ABD.merkezli G.Washington Üniversitesi Öğretim üyesi Prof.Dr.Sean Boberts: ” Batılı ülkeler Çin’in bölgedeki etkisini çok hafife almaktadır. Çin’in Türk Cumhuriyetleri ile ekonomik bağlarını arttırarak güçlendirmesi ve bu yolla etkisini arttırması Türkistan bögesinde yaşayan Uygurlar üzerindeki baskıların daha da artması sonucuna yol açacaktır. ” açıklamasında bulundu.

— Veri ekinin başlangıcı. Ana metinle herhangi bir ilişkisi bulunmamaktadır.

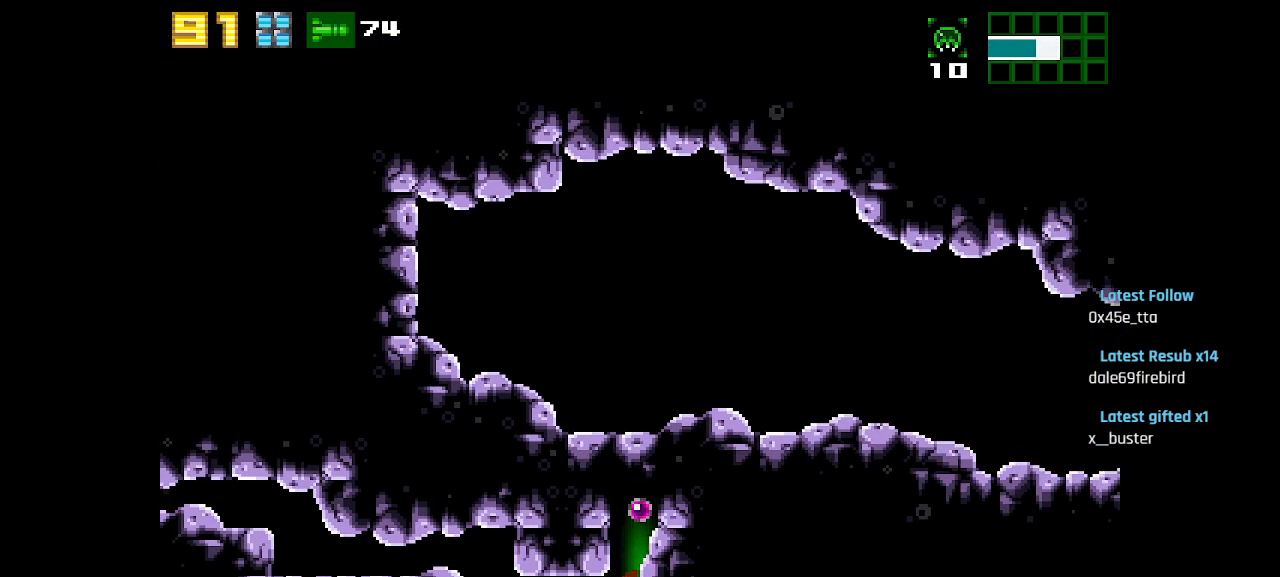
{"buttons": ["CIRCLE"], "left_stick": "center", "right_stick": "center", "events": [[333, "CIRCLE", "down"]]}
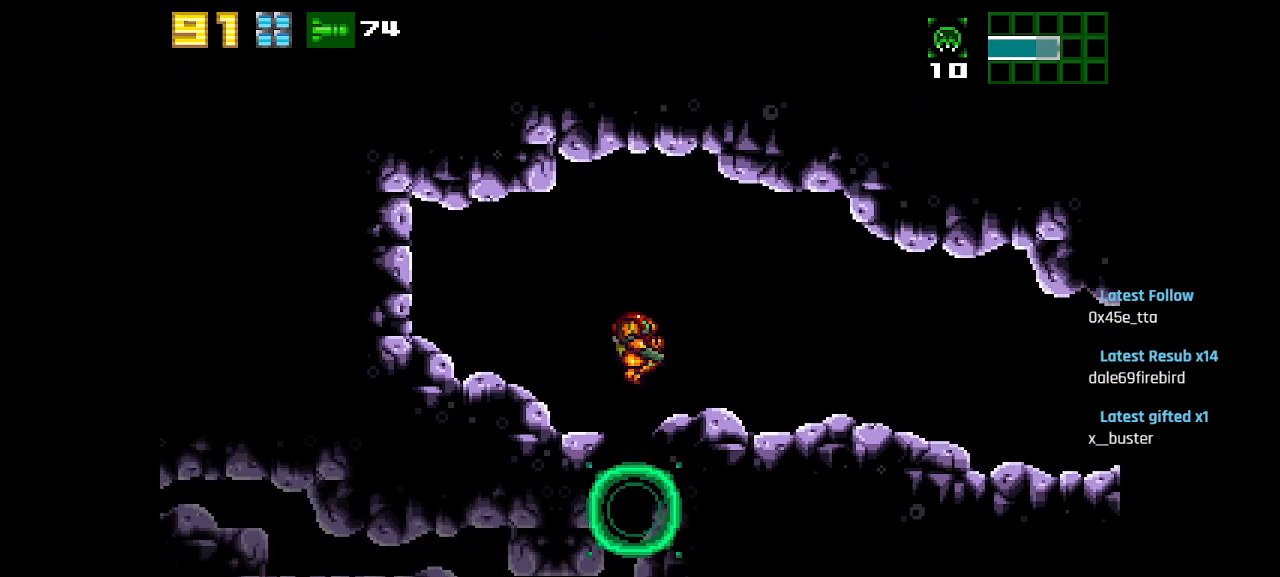
{"buttons": [], "left_stick": "center", "right_stick": "center", "events": [[150, "CIRCLE", "up"]]}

UYGUR HABER VE ARAŞTIRMA MERKEZİ(UYHAM)
Çin Lideri Xi’in geçtiğimiz aylarda Türkistan Cumhuriyetlerine gerçekleştirdiği ziyaretten sonra Çin’den bir birlerini takip eden bir çok ziyaretler gerçekleştirildi. ÇKP’nin resmi yayın organı “Xinjang Gazetesi”nin haberine göre sözde Uygur Özerk Bölgesi yetkilileri ile ticari işletmelerin temsilcilerinden oluşan kalabalık dış ticaret ve ekonomi heyeti Türkistan ülkelerini ziyaret etti.
Yayınlanan bir rapora göre Ocak-Ekim 2022 döneminde Uygur bölgesi ile Kazakistan arasındaki ticaret hacmi 10 milyar ABD doları aştı ve bu ticaret hacmi,Uygur bölgesinin toplam dış ticaret değerinin %34,2’sini ve Çin’in dış ticaretinin toplam değerinin %39,3’ünü oluşturduğu bildirildi.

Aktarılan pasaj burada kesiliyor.